Stored data entries:
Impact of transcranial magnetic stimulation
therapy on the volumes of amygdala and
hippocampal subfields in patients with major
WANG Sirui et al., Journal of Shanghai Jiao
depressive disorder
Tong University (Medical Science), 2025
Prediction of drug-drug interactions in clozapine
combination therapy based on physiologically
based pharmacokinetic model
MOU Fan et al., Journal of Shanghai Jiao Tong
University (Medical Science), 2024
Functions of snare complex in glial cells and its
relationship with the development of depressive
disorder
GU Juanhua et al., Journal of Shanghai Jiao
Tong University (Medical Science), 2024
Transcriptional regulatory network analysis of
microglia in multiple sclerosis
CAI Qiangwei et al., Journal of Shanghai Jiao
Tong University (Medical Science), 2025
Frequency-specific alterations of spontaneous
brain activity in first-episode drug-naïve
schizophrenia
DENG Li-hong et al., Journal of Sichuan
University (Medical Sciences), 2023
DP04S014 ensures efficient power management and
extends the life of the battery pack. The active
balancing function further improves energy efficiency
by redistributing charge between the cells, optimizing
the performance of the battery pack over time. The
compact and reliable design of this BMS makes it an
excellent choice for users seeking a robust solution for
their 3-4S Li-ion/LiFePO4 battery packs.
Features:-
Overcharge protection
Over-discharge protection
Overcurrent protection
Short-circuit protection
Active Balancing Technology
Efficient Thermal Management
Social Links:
---
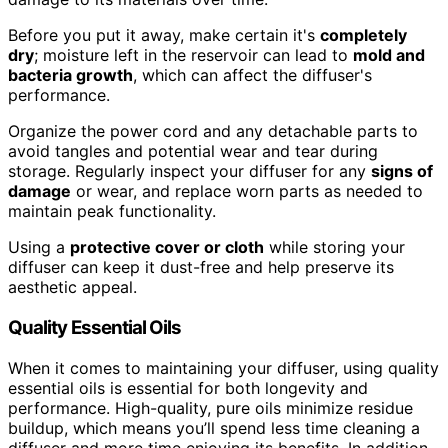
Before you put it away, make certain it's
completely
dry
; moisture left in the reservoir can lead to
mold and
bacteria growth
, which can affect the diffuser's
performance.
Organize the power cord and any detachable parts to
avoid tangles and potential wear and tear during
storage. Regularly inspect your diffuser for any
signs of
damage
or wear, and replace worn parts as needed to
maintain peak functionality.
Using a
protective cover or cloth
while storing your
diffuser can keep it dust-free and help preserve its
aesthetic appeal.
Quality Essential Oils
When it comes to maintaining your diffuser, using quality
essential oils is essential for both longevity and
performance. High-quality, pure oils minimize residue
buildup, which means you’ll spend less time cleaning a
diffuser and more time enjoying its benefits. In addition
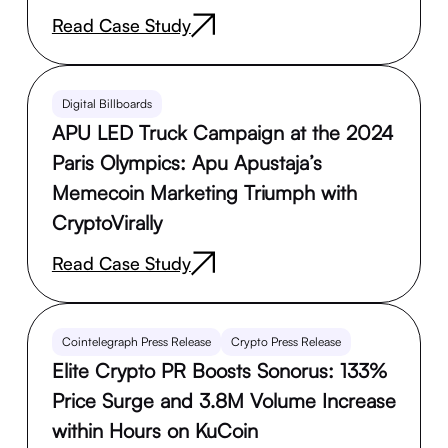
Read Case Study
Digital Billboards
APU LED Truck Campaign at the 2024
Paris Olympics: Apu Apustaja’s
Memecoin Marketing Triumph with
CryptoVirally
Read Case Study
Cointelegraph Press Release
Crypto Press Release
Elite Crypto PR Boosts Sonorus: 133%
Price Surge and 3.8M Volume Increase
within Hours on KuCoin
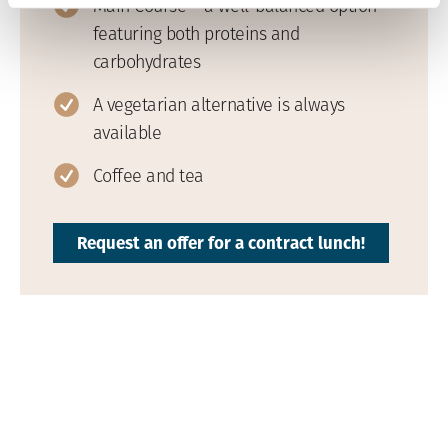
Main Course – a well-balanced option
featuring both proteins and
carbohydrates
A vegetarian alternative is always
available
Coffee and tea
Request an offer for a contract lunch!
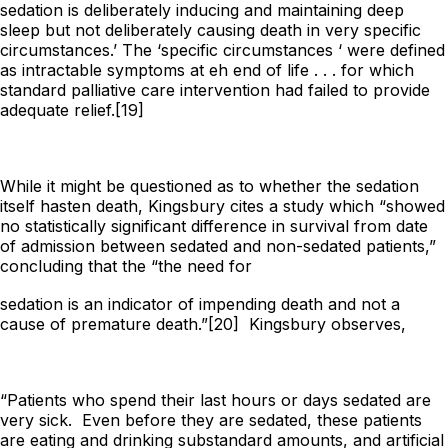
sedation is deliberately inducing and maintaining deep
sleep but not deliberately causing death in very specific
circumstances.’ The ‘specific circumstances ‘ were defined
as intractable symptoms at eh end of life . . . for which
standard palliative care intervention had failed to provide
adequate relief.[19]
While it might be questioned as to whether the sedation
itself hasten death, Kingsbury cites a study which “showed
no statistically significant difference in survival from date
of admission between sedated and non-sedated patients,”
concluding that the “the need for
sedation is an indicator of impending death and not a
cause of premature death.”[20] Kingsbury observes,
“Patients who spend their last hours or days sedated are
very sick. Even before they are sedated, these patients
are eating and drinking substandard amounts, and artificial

> **Exercise description**: Return exactly, and only, the lines above starting at the line that contains "GU Juanhua et al., Journal of Shanghai Jiao" and ending at the line that contains "Over-discharge protection".

> **Task answer**:
GU Juanhua et al., Journal of Shanghai Jiao
Tong University (Medical Science), 2024
Transcriptional regulatory network analysis of
microglia in multiple sclerosis
CAI Qiangwei et al., Journal of Shanghai Jiao
Tong University (Medical Science), 2025
Frequency-specific alterations of spontaneous
brain activity in first-episode drug-naïve
schizophrenia
DENG Li-hong et al., Journal of Sichuan
University (Medical Sciences), 2023
DP04S014 ensures efficient power management and
extends the life of the battery pack. The active
balancing function further improves energy efficiency
by redistributing charge between the cells, optimizing
the performance of the battery pack over time. The
compact and reliable design of this BMS makes it an
excellent choice for users seeking a robust solution for
their 3-4S Li-ion/LiFePO4 battery packs.
Features:-
Overcharge protection
Over-discharge protection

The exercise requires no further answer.